Collected data:
------------------------------------------------------------

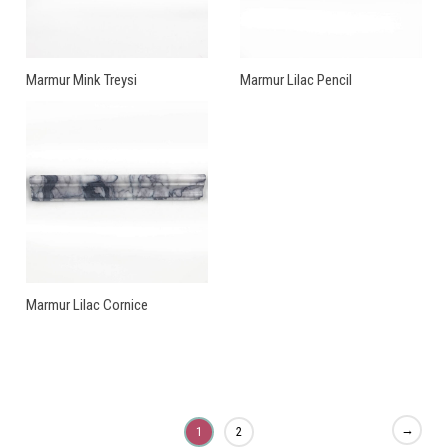
Marmur Mink Treysi
Marmur Lilac Pencil
Marmur Lilac Cornice
→
1
2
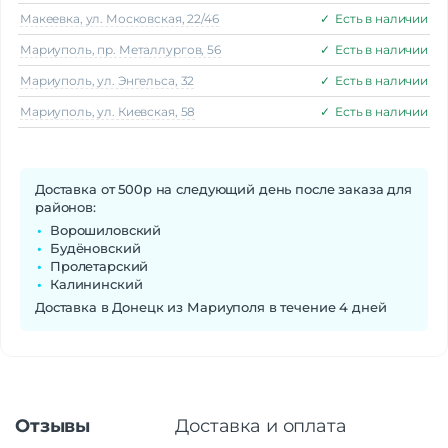
Макеeвка, ул. Московская, 22/46
✓
Есть в наличии
Мариуполь, пр. Металлургов, 56
✓
Есть в наличии
Мариуполь, ул. Энгельса, 32
✓
Есть в наличии
Мариуполь, ул. Киевская, 58
✓
Есть в наличии
Доставка от 500р на следующий день после заказа для
районов:
Ворошиловский
Будёновский
Пролетарский
Калининский
Доставка в Донецк из Мариуполя в течение 4 дней
Отзывы
Доставка и оплата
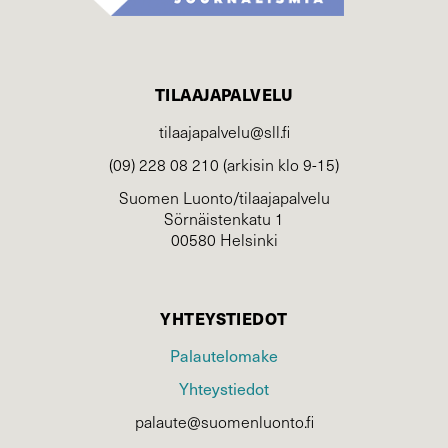
TILAAJAPALVELU
tilaajapalvelu@sll.fi
(09) 228 08 210 (arkisin klo 9-15)
Suomen Luonto/tilaajapalvelu
Sörnäistenkatu 1
00580 Helsinki
YHTEYSTIEDOT
Palautelomake
Yhteystiedot
palaute@suomenluonto.fi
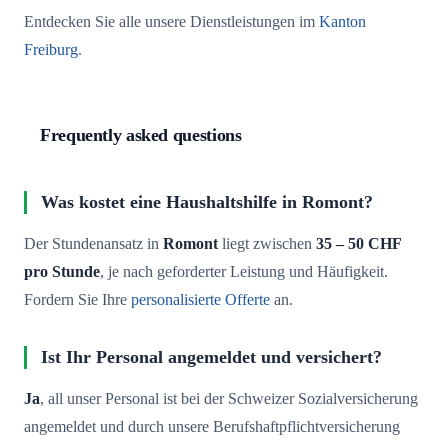
Entdecken Sie alle unsere Dienstleistungen im
Kanton
Freiburg
.
Frequently asked questions
Was kostet eine Haushaltshilfe in Romont?
Der Stundenansatz in
Romont
liegt zwischen
35 – 50 CHF
pro Stunde
, je nach geforderter Leistung und Häufigkeit.
Fordern Sie Ihre
personalisierte Offerte
an.
Ist Ihr Personal angemeldet und versichert?
Ja
, all unser Personal ist bei der Schweizer Sozialversicherung
angemeldet und durch unsere Berufshaftpflichtversicherung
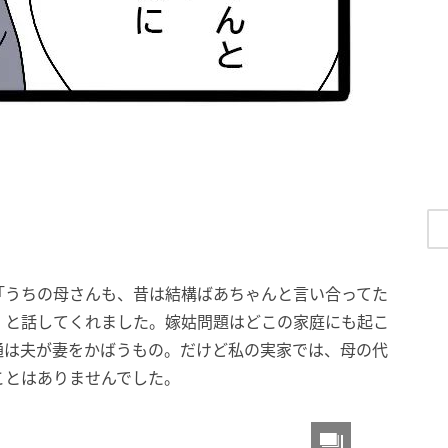
「うちの母さんも、昔は結構ばあちゃんと言い合ってた
」と話してくれました。嫁姑問題はどこの家庭にも起こ
通は夫が妻をかばうもの。だけど私の実家では、母の代
ことはありませんでした。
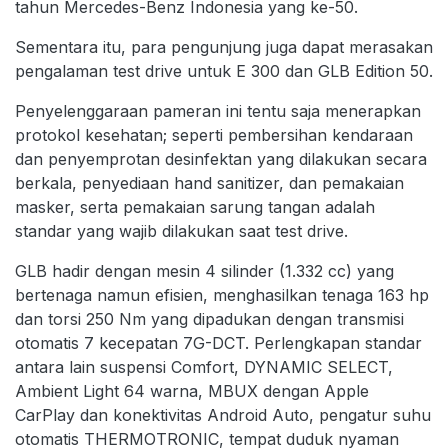
tahun Mercedes-Benz Indonesia yang ke-50.
Sementara itu, para pengunjung juga dapat merasakan
pengalaman test drive untuk E 300 dan GLB Edition 50.
Penyelenggaraan pameran ini tentu saja menerapkan
protokol kesehatan; seperti pembersihan kendaraan
dan penyemprotan desinfektan yang dilakukan secara
berkala, penyediaan hand sanitizer, dan pemakaian
masker, serta pemakaian sarung tangan adalah
standar yang wajib dilakukan saat test drive.
GLB hadir dengan mesin 4 silinder (1.332 cc) yang
bertenaga namun efisien, menghasilkan tenaga 163 hp
dan torsi 250 Nm yang dipadukan dengan transmisi
otomatis 7 kecepatan 7G-DCT. Perlengkapan standar
antara lain suspensi Comfort, DYNAMIC SELECT,
Ambient Light 64 warna, MBUX dengan Apple
CarPlay dan konektivitas Android Auto, pengatur suhu
otomatis THERMOTRONIC, tempat duduk nyaman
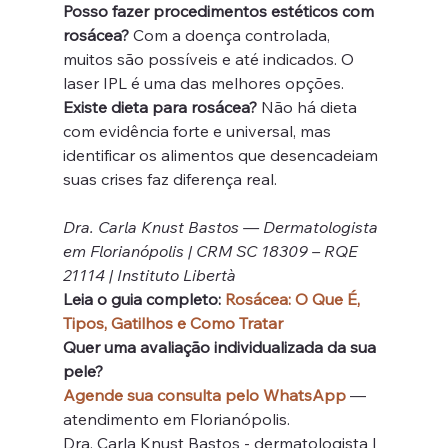
Posso fazer procedimentos estéticos com 
rosácea?
 Com a doença controlada, 
muitos são possíveis e até indicados. O 
laser IPL é uma das melhores opções.
Existe dieta para rosácea?
 Não há dieta 
com evidência forte e universal, mas 
identificar os alimentos que desencadeiam 
suas crises faz diferença real.
Dra. Carla Knust Bastos — Dermatologista 
em Florianópolis | CRM SC 18309 – RQE 
21114 | Instituto Libertà
Leia o guia completo: 
Rosácea: O Que É, 
Tipos, Gatilhos e Como Tratar
Quer uma avaliação individualizada da sua 
pele?
Agende sua consulta pelo WhatsApp
 — 
atendimento em Florianópolis.
Dra. Carla Knust Bastos - dermatologista | 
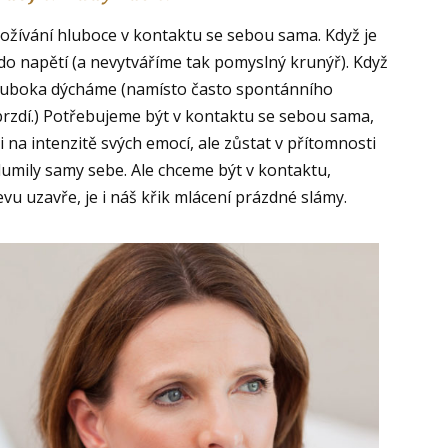
prožívání hluboce v kontaktu se sebou sama. Když je
do napětí (a nevytváříme tak pomyslný krunýř). Když
zhluboka dýcháme (namísto často spontánního
brzdí.) Potřebujeme být v kontaktu se sebou sama,
si na intenzitě svých emocí, ale zůstat v přítomnosti
tlumily samy sebe. Ale chceme být v kontaktu,
u uzavře, je i náš křik mlácení prázdné slámy.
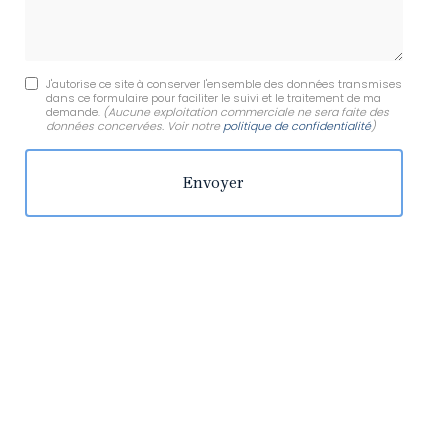
J'autorise ce site à conserver l'ensemble des données transmises
dans ce formulaire pour faciliter le suivi et le traitement de ma
demande.
(Aucune exploitation commerciale ne sera faite des
données concervées. Voir notre
politique de confidentialité
)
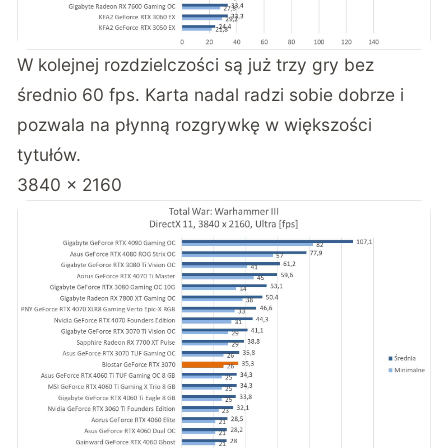
W kolejnej rozdzielczości są już trzy gry bez
średnio 60 fps. Karta nadal radzi sobie dobrze i
pozwala na płynną rozgrywkę w większości
tytułów.
3840 x 2160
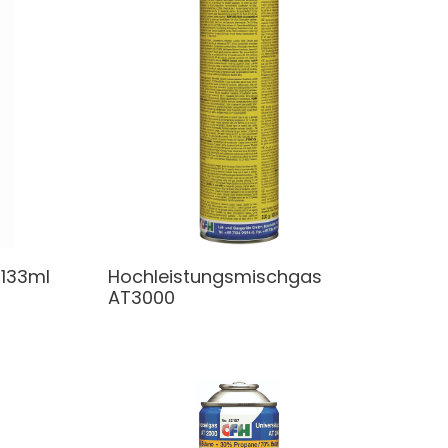
 133ml
Hochleistungsmischgas
AT3000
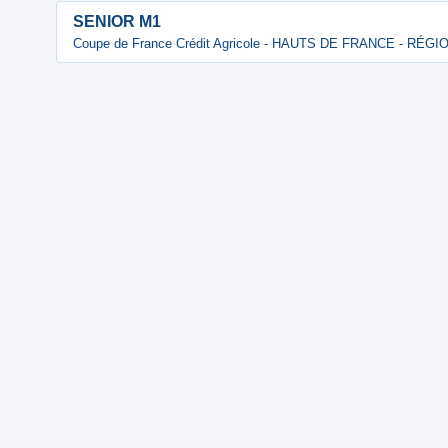
SENIOR M1
Coupe de France Crédit Agricole - HAUTS DE FRANCE - RÉG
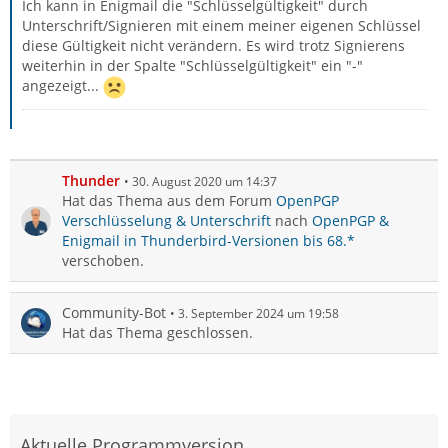
Ich kann in Enigmail die "Schlüsselgültigkeit" durch
Unterschrift/Signieren mit einem meiner eigenen Schlüssel
diese Gültigkeit nicht verändern. Es wird trotz Signierens
weiterhin in der Spalte "Schlüsselgültigkeit" ein "-"
angezeigt...
Thunder
30. August 2020 um 14:37
Hat das Thema aus dem Forum
OpenPGP
Verschlüsselung & Unterschrift
nach
OpenPGP &
Enigmail in Thunderbird-Versionen bis 68.*
verschoben.
Community-Bot
3. September 2024 um 19:58
Hat das Thema geschlossen.
Aktuelle Programmversion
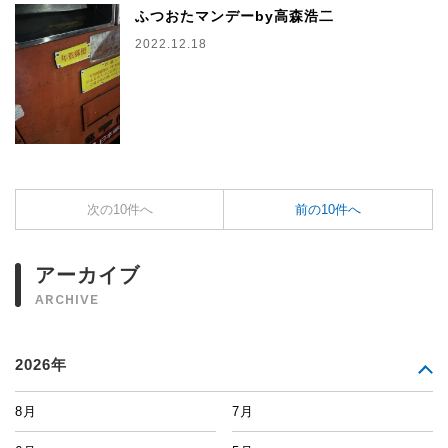
ふつおたマンデーby高森浩二
2022.12.18
次の10件へ
前の10件へ
アーカイブ
ARCHIVE
2026年
8月
7月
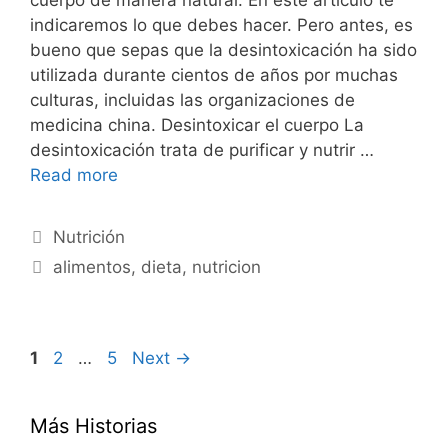
indicaremos lo que debes hacer. Pero antes, es
bueno que sepas que la desintoxicación ha sido
utilizada durante cientos de años por muchas
culturas, incluidas las organizaciones de
medicina china. Desintoxicar el cuerpo La
desintoxicación trata de purificar y nutrir …
Read more
Categories
Nutrición
Tags
alimentos
,
dieta
,
nutricion
Page
Page
Page
1
2
…
5
Next
→
Más Historias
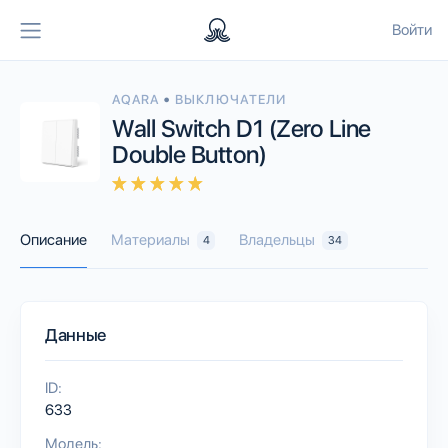
Войти
•
AQARA
ВЫКЛЮЧАТЕЛИ
Wall Switch D1 (Zero Line
Double Button)
Описание
Материалы
Владельцы
4
34
Данные
ID:
633
Модель:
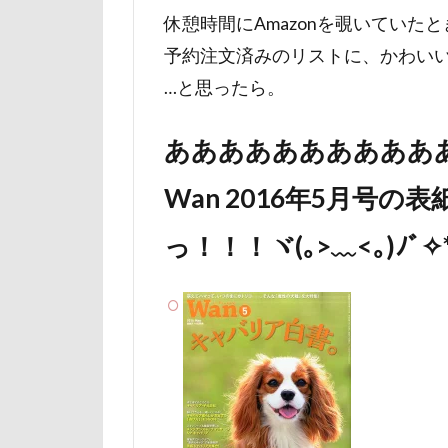
休憩時間にAmazonを覗いていた
山下公園
予約注文済みのリストに、かわい
小矢部市
…と思ったら。
壁
増税前
国営みちのく杜
ああああああああああ
吐いた
名
実はすごい
Wan 2016年5月号
妖怪アンテナ
っ！！！ヾ(｡>﹏<｡)ﾉﾞ✧
天然記念物
大和町
夢
ホームセンター
ペンション・ブ
ペニーレイン
ペット可
ペットステージ（Pe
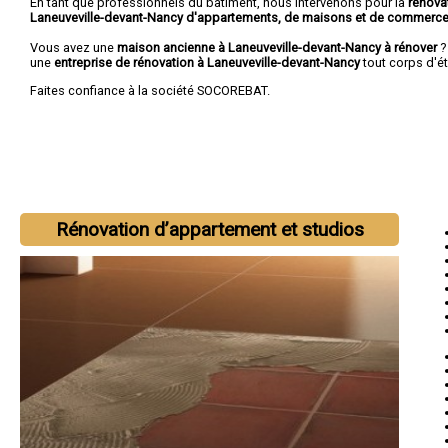
En tant que professionnels du bâtiment, nous intervenons pour la
rénova
Laneuveville-devant-Nancy d'appartements, de maisons et de commerc
Vous avez une
maison ancienne à Laneuveville-devant-Nancy à rénover
?
une
entreprise de rénovation à Laneuveville-devant-Nancy
tout corps d'ét
Faites confiance à la société SOCOREBAT.
Rénovation d’appartement et studios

------------------------------------------------------------

The reply should hold exactly the lines above, starting at the line with "3840 x 2160" and ending at the line with "utilizada durante cientos de años por muchas", and no pictures.

3840 x 2160
 133ml
Hochleistungsmischgas
AT3000
SENIOR M1
Coupe de France Crédit Agricole - HAUTS DE FRANCE - RÉG
Ich kann in Enigmail die "Schlüsselgültigkeit" durch
Unterschrift/Signieren mit einem meiner eigenen Schlüssel
diese Gültigkeit nicht verändern. Es wird trotz Signierens
weiterhin in der Spalte "Schlüsselgültigkeit" ein "-"
angezeigt...
Thunder
30. August 2020 um 14:37
Hat das Thema aus dem Forum
OpenPGP
Verschlüsselung & Unterschrift
nach
OpenPGP &
Enigmail in Thunderbird-Versionen bis 68.*
verschoben.
Community-Bot
3. September 2024 um 19:58
Hat das Thema geschlossen.
Aktuelle Programmversion
ふつおたマンデーby高森浩二
2022.12.18
次の10件へ
前の10件へ
アーカイブ
ARCHIVE
2026年
8月
7月
indicaremos lo que debes hacer. Pero antes, es
bueno que sepas que la desintoxicación ha sido
utilizada durante cientos de años por muchas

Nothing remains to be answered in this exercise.